▶ EXERCISE: Return the number of lines below with "tail" in them, and nothing else.

▶ TASK DATA:
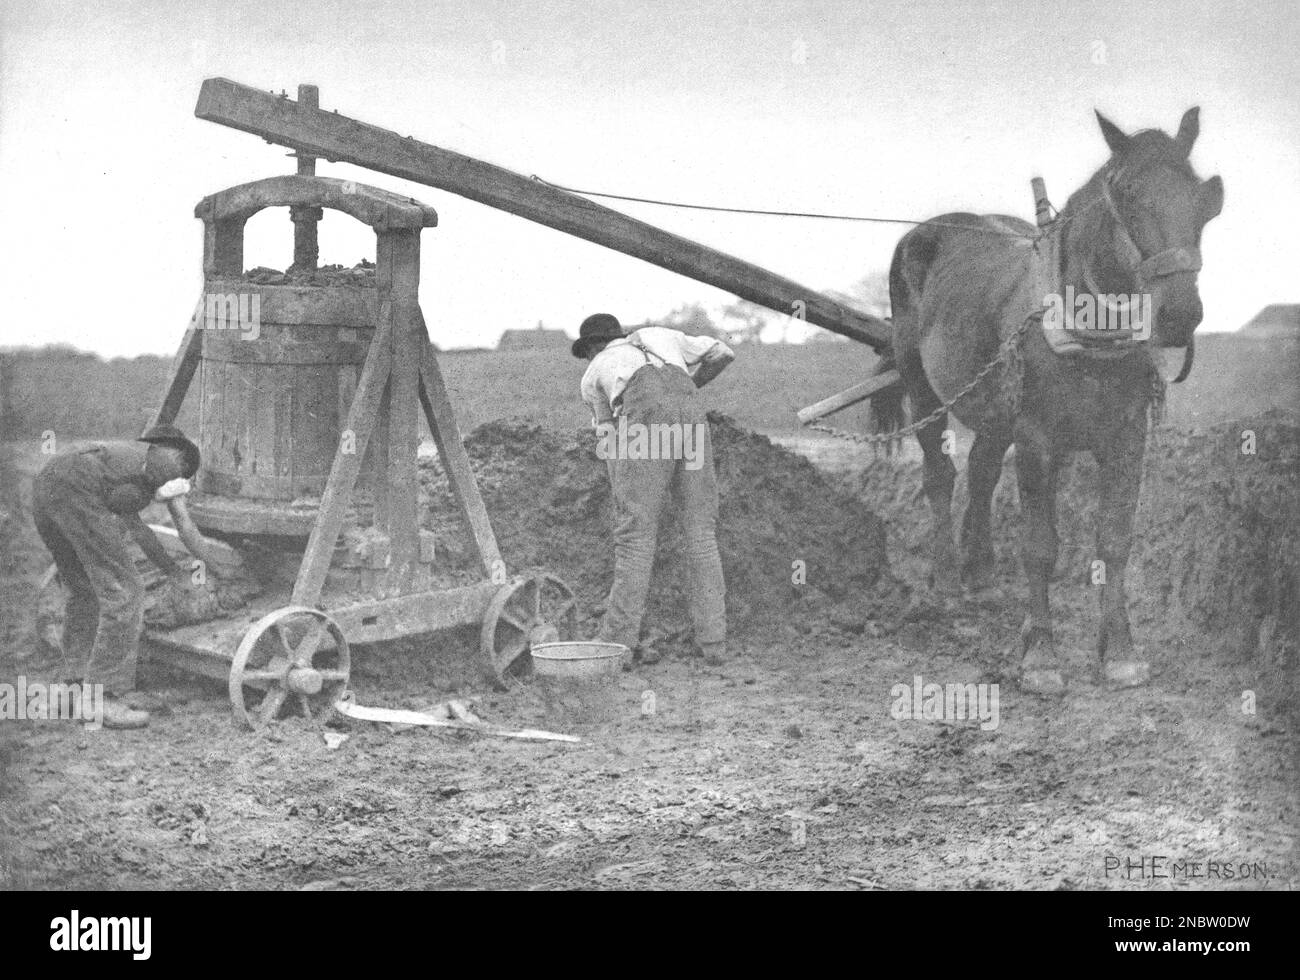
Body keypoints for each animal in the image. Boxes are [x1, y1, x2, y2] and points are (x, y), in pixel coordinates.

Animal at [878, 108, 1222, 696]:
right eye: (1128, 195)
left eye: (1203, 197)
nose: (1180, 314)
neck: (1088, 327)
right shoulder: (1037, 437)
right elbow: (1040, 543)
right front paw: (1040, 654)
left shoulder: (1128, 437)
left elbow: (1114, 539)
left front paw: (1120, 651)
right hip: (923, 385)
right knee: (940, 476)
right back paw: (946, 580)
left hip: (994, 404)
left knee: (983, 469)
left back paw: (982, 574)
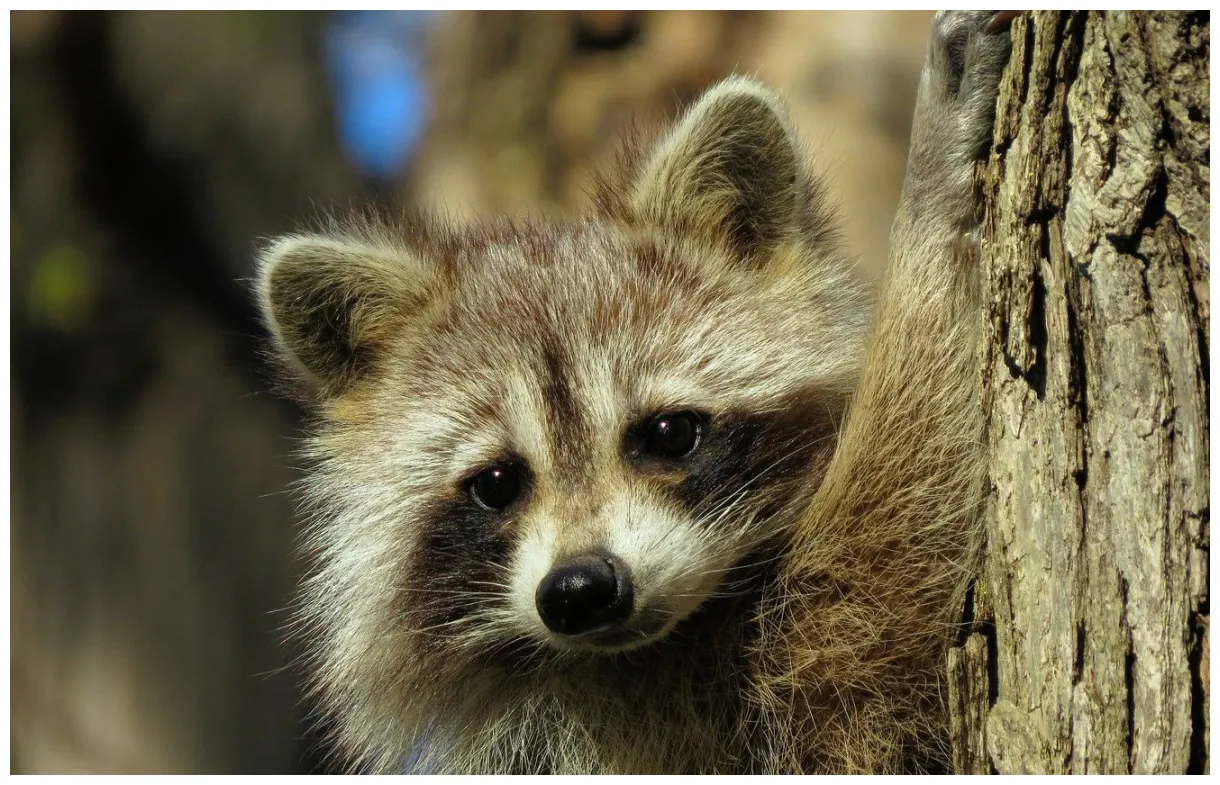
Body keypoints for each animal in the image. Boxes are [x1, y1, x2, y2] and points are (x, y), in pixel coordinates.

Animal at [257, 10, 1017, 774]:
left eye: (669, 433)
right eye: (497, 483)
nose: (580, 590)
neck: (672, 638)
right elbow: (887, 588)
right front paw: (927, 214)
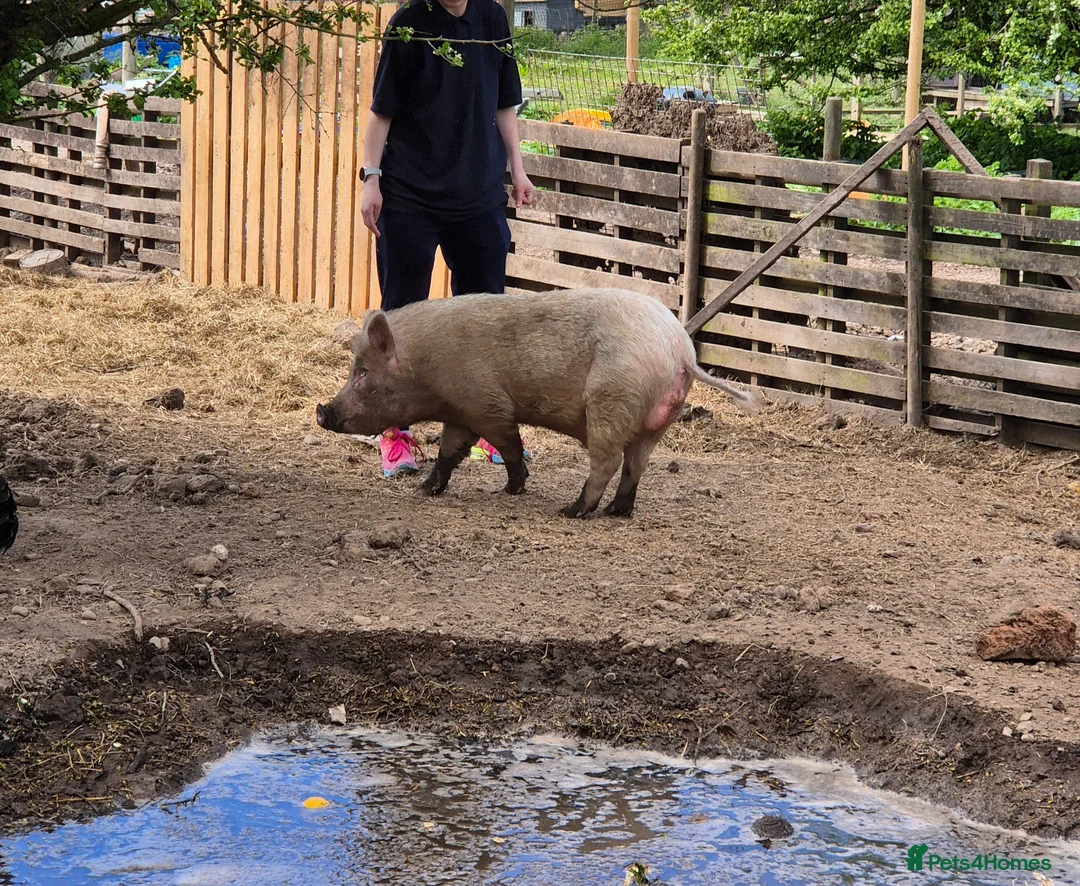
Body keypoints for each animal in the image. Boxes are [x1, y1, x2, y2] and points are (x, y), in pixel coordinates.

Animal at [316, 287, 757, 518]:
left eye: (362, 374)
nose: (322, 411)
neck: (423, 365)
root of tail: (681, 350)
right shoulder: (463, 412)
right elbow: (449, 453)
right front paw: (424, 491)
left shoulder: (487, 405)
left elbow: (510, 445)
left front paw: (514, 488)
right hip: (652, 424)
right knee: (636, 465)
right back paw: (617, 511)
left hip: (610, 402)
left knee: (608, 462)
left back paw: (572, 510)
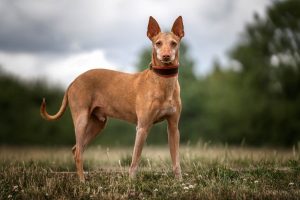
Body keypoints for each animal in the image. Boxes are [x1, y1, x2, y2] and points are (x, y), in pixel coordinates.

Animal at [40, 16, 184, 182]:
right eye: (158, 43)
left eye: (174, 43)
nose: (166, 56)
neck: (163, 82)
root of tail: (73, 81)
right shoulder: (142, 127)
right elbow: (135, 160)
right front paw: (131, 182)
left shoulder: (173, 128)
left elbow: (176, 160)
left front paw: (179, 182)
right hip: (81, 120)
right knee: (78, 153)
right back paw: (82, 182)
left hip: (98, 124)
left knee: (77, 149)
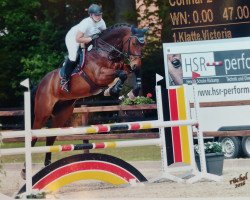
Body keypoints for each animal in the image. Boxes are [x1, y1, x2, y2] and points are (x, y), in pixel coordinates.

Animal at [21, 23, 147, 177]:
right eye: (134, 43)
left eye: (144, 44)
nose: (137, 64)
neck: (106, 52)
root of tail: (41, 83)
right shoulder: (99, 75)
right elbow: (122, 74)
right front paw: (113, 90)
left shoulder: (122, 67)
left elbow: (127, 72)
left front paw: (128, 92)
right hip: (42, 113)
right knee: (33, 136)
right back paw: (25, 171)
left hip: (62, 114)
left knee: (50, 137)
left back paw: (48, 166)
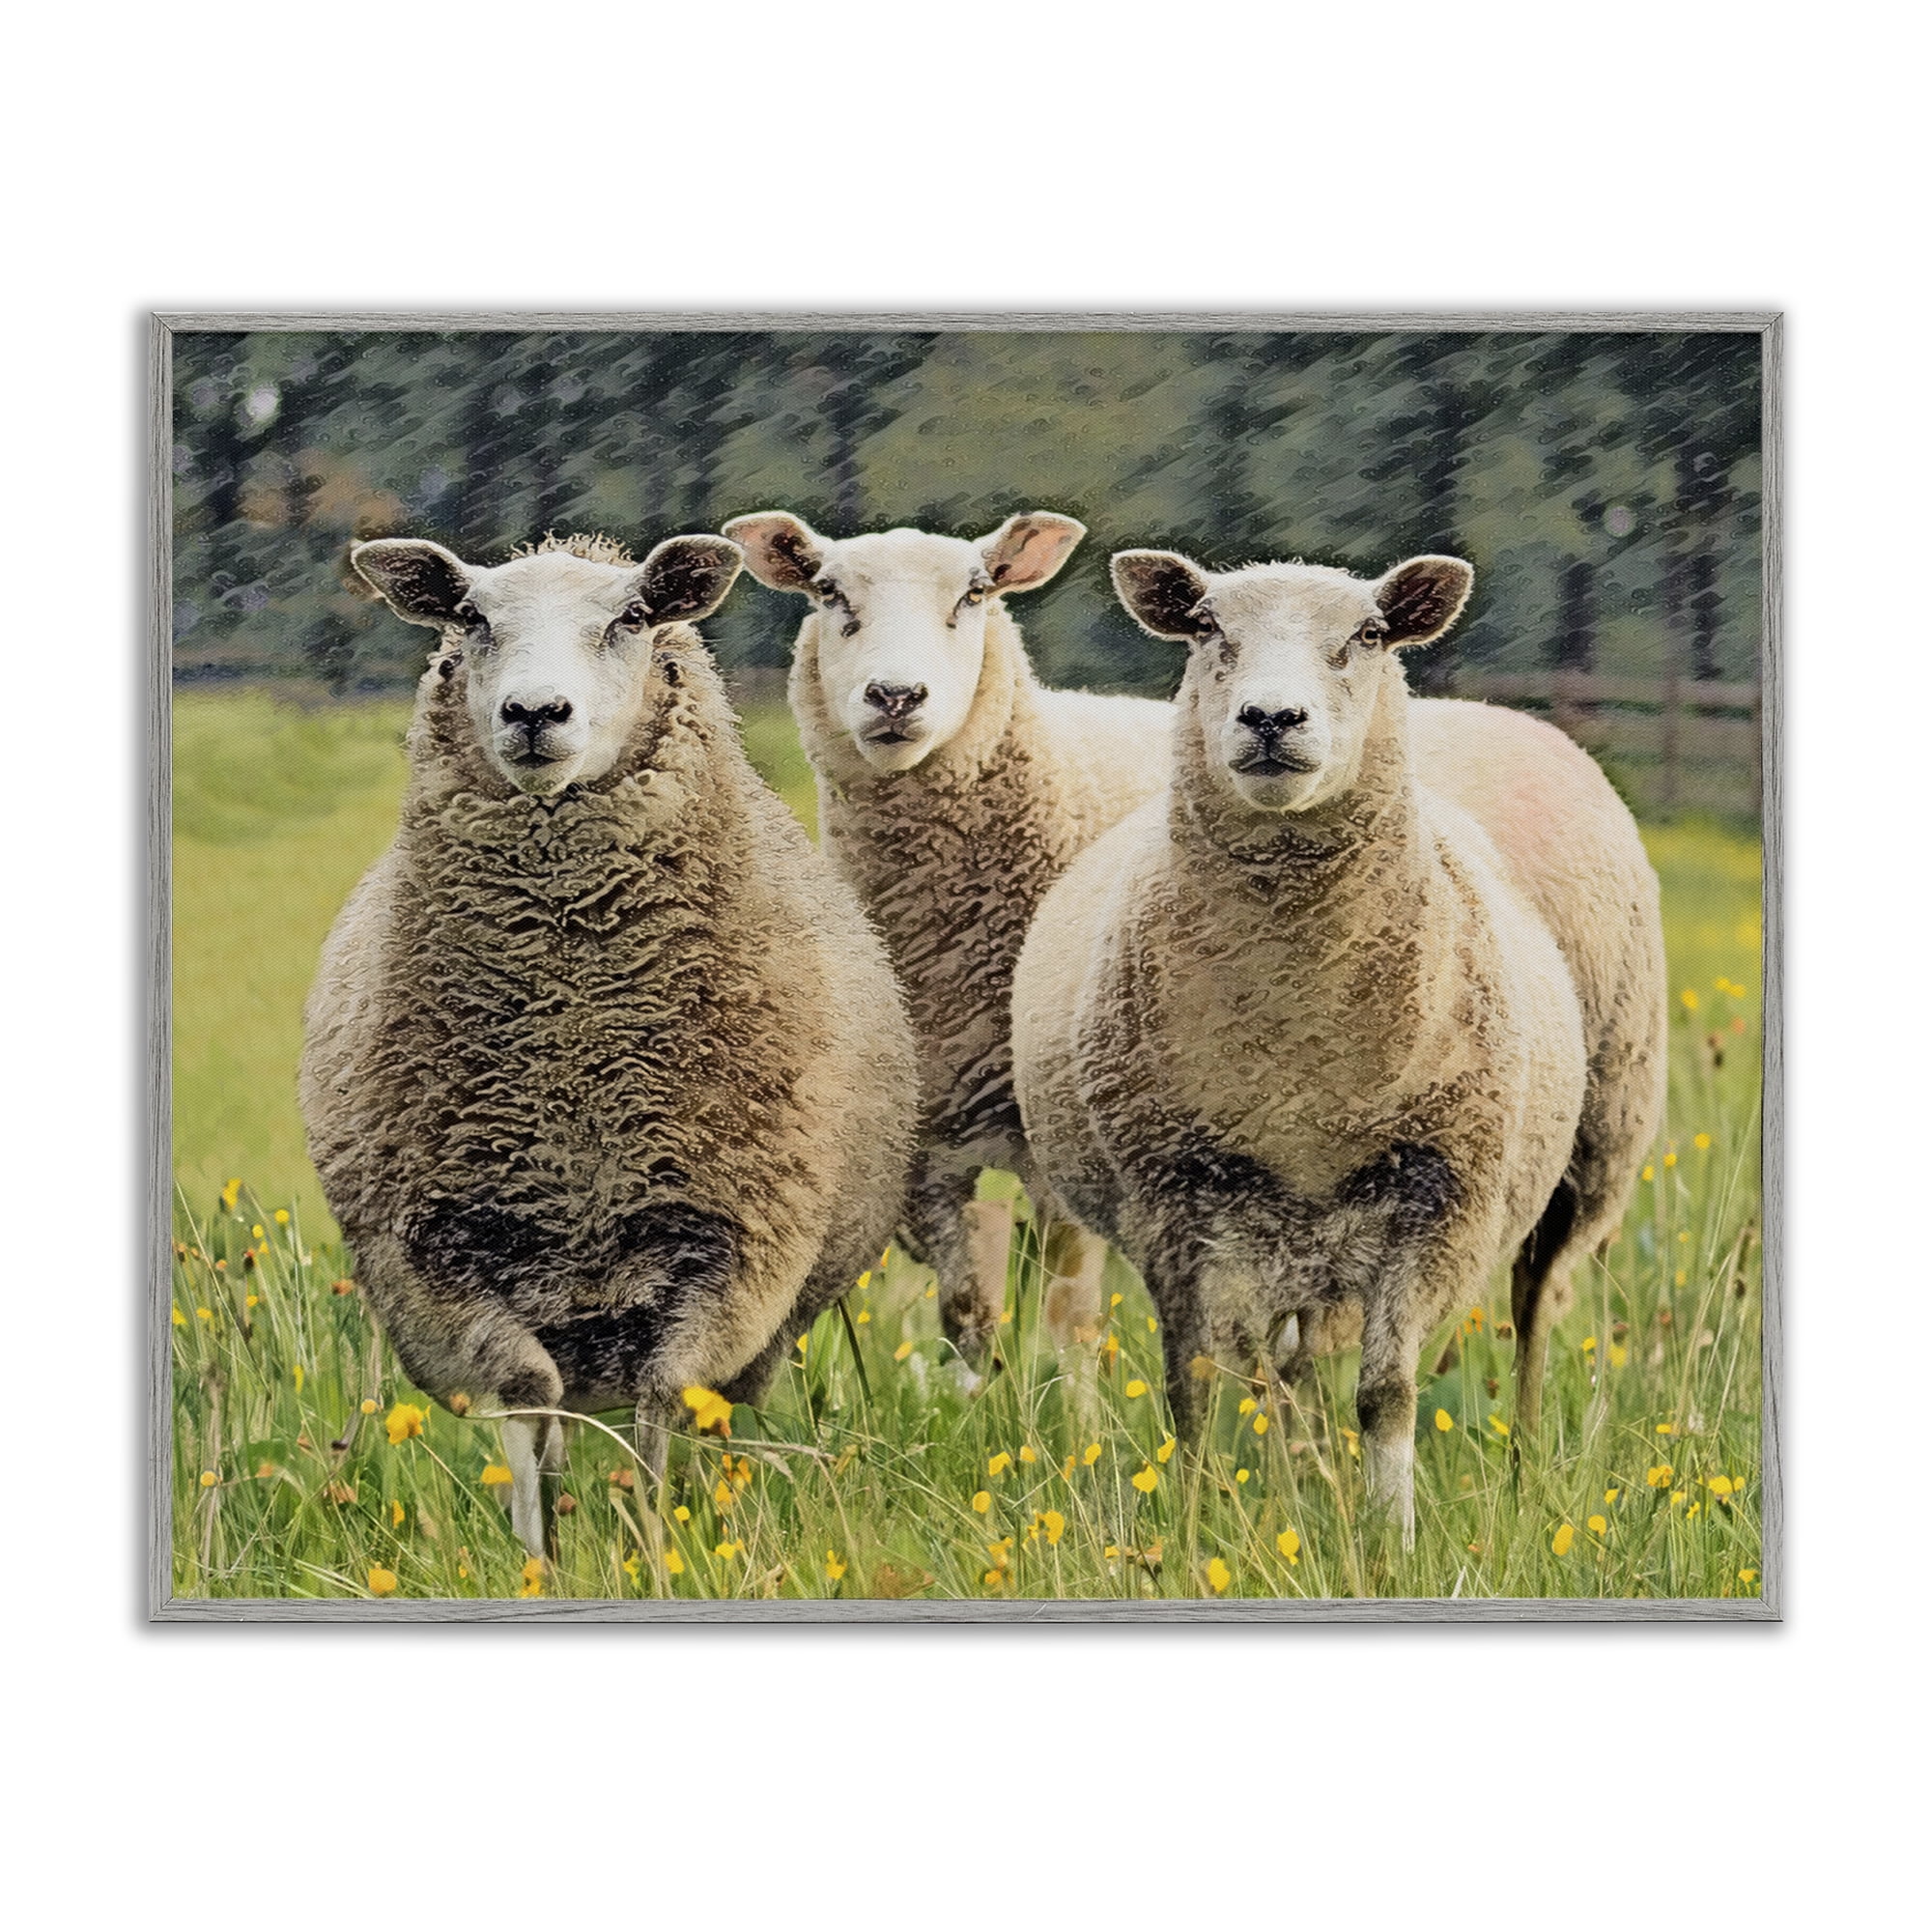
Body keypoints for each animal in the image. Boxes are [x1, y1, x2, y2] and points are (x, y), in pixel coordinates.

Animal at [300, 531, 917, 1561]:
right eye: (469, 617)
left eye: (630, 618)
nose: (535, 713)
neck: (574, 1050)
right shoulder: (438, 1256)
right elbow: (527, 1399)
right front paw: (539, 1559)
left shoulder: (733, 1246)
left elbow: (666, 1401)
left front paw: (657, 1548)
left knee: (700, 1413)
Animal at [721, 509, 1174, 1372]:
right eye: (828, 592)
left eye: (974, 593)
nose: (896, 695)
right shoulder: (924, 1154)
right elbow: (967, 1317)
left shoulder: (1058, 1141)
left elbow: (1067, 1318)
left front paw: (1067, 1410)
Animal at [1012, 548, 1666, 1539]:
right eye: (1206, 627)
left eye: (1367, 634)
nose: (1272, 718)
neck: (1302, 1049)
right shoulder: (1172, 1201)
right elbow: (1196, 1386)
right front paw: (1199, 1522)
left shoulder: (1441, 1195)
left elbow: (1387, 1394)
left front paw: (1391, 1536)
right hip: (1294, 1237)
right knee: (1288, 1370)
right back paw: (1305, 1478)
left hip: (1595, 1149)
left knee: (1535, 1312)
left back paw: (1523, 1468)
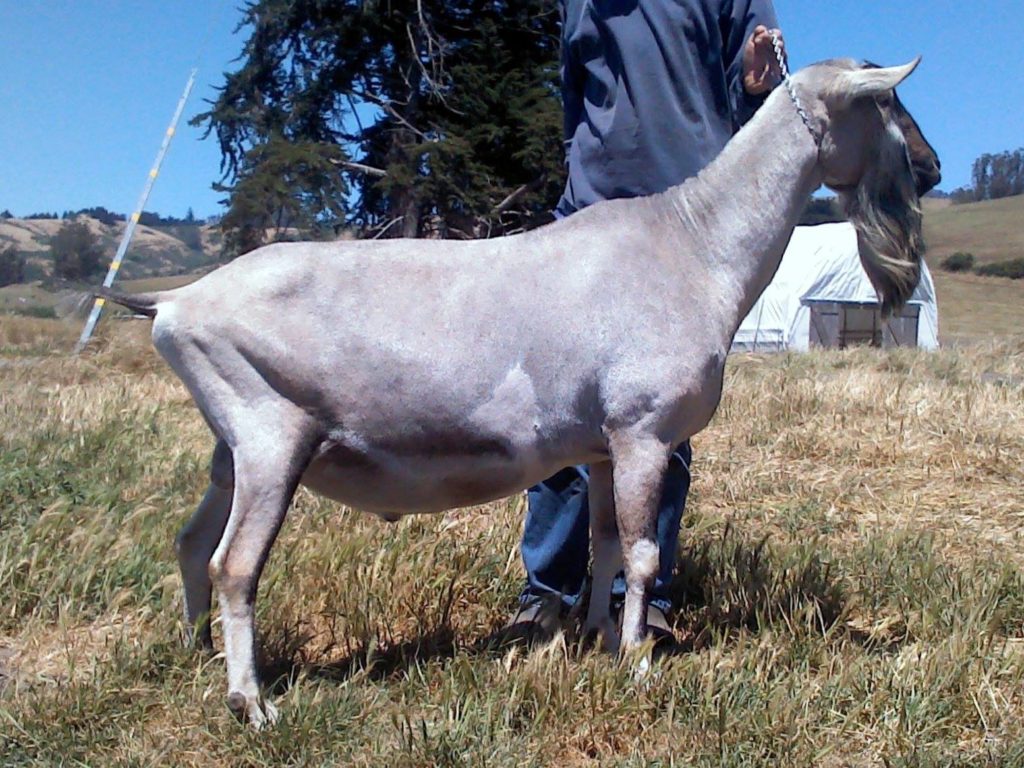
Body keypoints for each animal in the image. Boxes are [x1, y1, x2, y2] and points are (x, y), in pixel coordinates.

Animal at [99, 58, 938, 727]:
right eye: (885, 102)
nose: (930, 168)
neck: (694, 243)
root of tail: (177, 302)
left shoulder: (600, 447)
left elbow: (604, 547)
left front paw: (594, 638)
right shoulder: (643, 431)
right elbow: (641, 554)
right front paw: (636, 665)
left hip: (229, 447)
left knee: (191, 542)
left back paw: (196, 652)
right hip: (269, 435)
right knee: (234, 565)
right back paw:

▶ PROBLEM SOLUTION: 4